Este 20 de enero de 2026, Donald Trump cumple un año desde que regresó a la Casa Blanca tras ganar las elecciones de 2024, iniciando su segundo mandato presidencial. Durante estos 12 meses, ha ampliado de manera significativa los márgenes de su autoridad ejecutiva, aprovechando el apoyo político de la mayoría republicana en el Congreso y recurriendo sistemáticamente a instrumentos como órdenes ejecutivas y declaraciones de emergencia para impulsar su agenda sin resistencia efectiva desde el Legislativo.
Analistas señalan que en este primer año Trump ha “llevado al límite la ley”, acumulando más de 200 decretos presidenciales que han moldeado áreas como migración, comercio y políticas internas sin necesidad de aprobaciones legislativas tradicionales.
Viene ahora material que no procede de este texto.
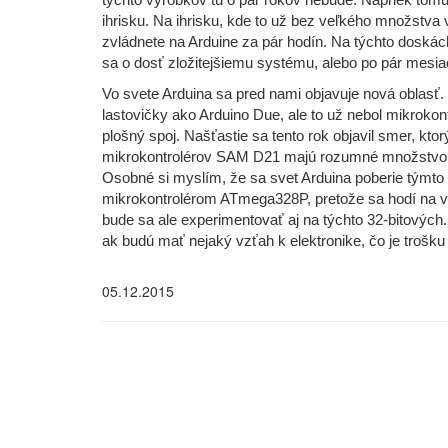
týchto výrobkov tu o pár rokov nebude. Napriek tomu
ihrisku. Na ihrisku, kde to už bez veľkého množstva
zvládnete na Arduine za pár hodín. Na týchto doskách
sa o dosť zložitejšiemu systému, alebo po pár mesi
Vo svete Arduina sa pred nami objavuje nová oblasť. 
lastovičky ako Arduino Due, ale to už nebol mikrokont
plošný spoj. Našťastie sa tento rok objavil smer, kt
mikrokontrolérov SAM D21 majú rozumné množstvo pino
Osobné si myslím, že sa svet Arduina poberie týmto
mikrokontrolérom ATmega328P, pretože sa hodí na v
bude sa ale experimentovať aj na týchto 32-bitových
ak budú mať nejaký vzťah k elektronike, čo je trošku
05.12.2015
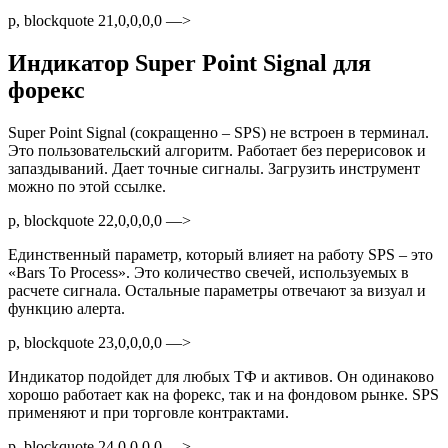
p, blockquote 21,0,0,0,0 —>
Индикатор Super Point Signal для
форекс
Super Point Signal (сокращенно – SPS) не встроен в терминал.
Это пользовательский алгоритм. Работает без перерисовок и
запаздываний. Дает точные сигналы. Загрузить инструмент
можно по этой ссылке.
p, blockquote 22,0,0,0,0 —>
Единственный параметр, который влияет на работу SPS – это
«Bars To Process». Это количество свечей, используемых в
расчете сигнала. Остальные параметры отвечают за визуал и
функцию алерта.
p, blockquote 23,0,0,0,0 —>
Индикатор подойдет для любых ТФ и активов. Он одинаково
хорошо работает как на форекс, так и на фондовом рынке. SPS
применяют и при торговле контрактами.
p, blockquote 24,0,0,0,0 —>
Estas acciones han permitido redefinir aspectos clave de la política estadounidense, desde vetos migratorios hasta recortes regulatorios y cambios en el tamaño del gobierno federal.
El uso de poderes de emergencia ha sido otro factor determinante: el presidente ha invocado estas facultades para implementar aranceles, restringir flujos migratorios y justificar medidas económicas o de seguridad sin requerir la intervención del Congreso. Algunas de estas decisiones han sido impugnadas ante tribunales federales, y se espera que la Corte Suprema emita fallos que podrían influir en su continuidad o alcance.
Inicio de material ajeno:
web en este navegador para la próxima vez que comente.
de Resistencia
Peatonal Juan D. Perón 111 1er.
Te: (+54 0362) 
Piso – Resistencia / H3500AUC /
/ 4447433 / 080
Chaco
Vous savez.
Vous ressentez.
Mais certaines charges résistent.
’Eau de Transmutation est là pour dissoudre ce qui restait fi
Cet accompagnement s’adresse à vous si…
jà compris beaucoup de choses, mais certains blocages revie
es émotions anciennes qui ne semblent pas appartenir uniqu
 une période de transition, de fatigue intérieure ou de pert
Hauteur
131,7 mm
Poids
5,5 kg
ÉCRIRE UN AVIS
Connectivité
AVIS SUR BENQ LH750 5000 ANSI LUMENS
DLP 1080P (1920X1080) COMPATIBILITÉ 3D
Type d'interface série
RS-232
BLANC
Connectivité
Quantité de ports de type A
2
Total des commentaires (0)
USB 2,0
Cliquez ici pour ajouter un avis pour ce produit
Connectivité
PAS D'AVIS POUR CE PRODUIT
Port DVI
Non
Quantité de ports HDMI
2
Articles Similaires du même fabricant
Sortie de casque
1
En política exterior, el Ejecutivo ha ordenado operaciones militares y otras acciones sin notificar previamente al Congreso, lo que ha suscitado críticas de líderes opositores que señalan un exceso de facultades en materia de guerra sin el contrapeso legislativo que establece la Constitución.
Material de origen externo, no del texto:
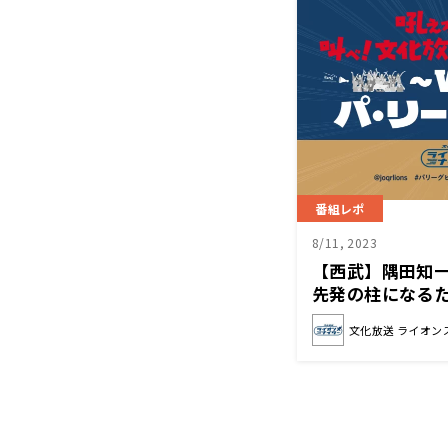
番組レポ
8/11, 2023
【西武】隅田知
先発の柱になる
投げられるピッ
文化放送 ライオン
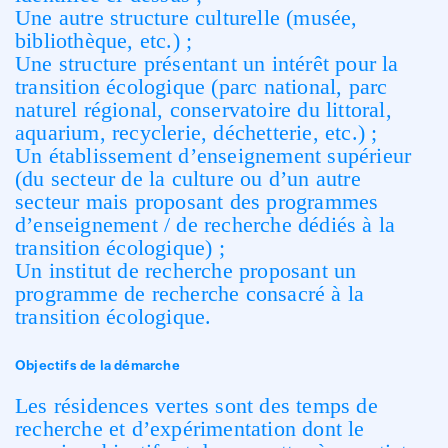
Une autre structure culturelle (musée,
bibliothèque, etc.) ;
Une structure présentant un intérêt pour la
transition écologique (parc national, parc
naturel régional, conservatoire du littoral,
aquarium, recyclerie, déchetterie, etc.) ;
Un établissement d’enseignement supérieur
(du secteur de la culture ou d’un autre
secteur mais proposant des programmes
d’enseignement / de recherche dédiés à la
transition écologique) ;
Un institut de recherche proposant un
programme de recherche consacré à la
transition écologique.
Objectifs de la démarche
Les résidences vertes sont des temps de
recherche et d’expérimentation dont le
El papel de un Legislativo mayoritariamente armonizado con la Casa Blanca ha facilitado esta expansión de poder. El Congreso, dominado por sectores afines al presidente, ha mostrado poca resistencia a la agenda de Trump, aunque se han registrado episodios aislados de disenso en votaciones sobre temas presupuestarios o solicitudes de mayor información sobre operaciones en el exterior.
A un año de su regreso, la administración Trump se caracteriza por un Ejecutivo fuerte con escasos frenos institucionales efectivos, mientras diversos sectores políticos y sociales debaten sobre las implicaciones de este estilo de gobierno para el equilibrio de poderes y el futuro político de Estados Unidos.